In a press release Berkeley announced that after a national search, interim dean Geeta Anand was appointed as Dean of the UC Berkeley Graduate School of Journalism effective immediately.
Anand, a Pulitzer Prize-winning journalist specializing in narrative writing and investigative reporting began teaching at Berkeley in 2018.
She also serves as director of the Investigative Reporting Program at the university.
Anand began her career covering local government in Vermont before going on to become the city hall bureau chief for the Boston Globe, and later serving as a foreign correspondent in India for The New York Times and the Wall Street Journal.
“After working for nearly 30 years as an investigative reporter, a foreign correspondent and a political reporter—in beats dominated by white men, I know how hard it is to have your work recognized, to be offered equal opportunities for advancement when perceived as other,” Anand is quoted saying in the University newsletter. “I know how hard it is to rise within a system that makes it harder for you and your talents to be truly seen. I have succeeded beyond my wildest imagination because so many people reached down to lift me up.”

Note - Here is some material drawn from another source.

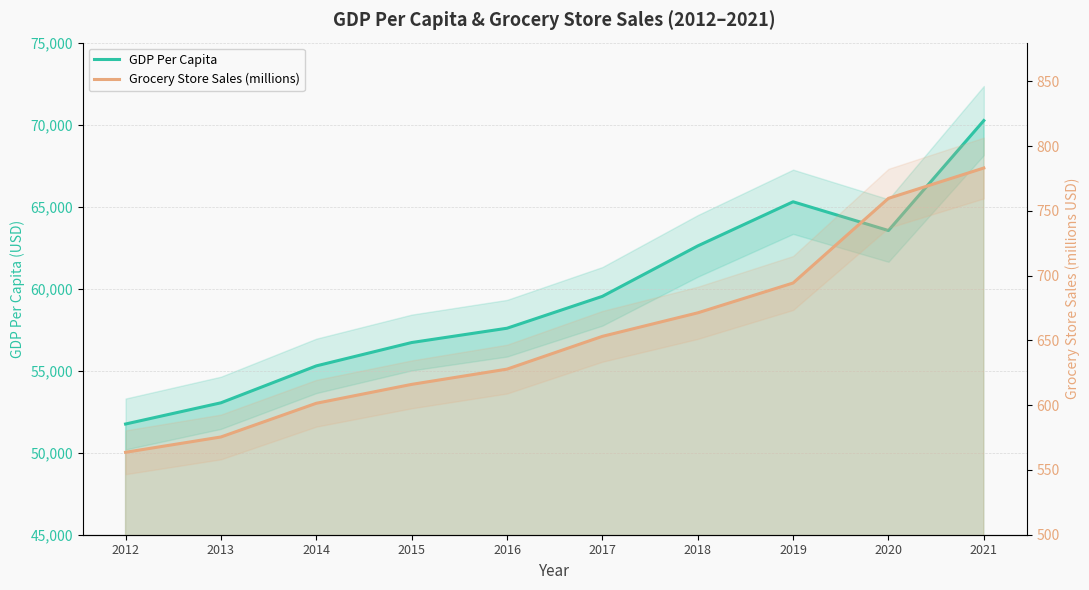

Which series changed the most between 2016 and 2020?

GDP Per Capita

Anand is the author of the non-fiction book The Cure. She was a key member of the team of reporters that won the 2003 Pulitzer Prize in Explanatory Reporting for their coverage of the history and consequences of corporate scandals in America.
She was a finalist for a 2004 Pulitzer Prize for her contributions to a series of articles that revealed how hidden decision makers make critical choices about who gets health care, writing the lead article for that series.
Among her other honors, Anand is also the recipient of the Gerald Loeb Award for Distinguished Business and Financial Journalism, the Victor Cohn Prize for Excellence in Medical Science Reporting, and the Danny Pearl Award for Outstanding International Investigative Reporting.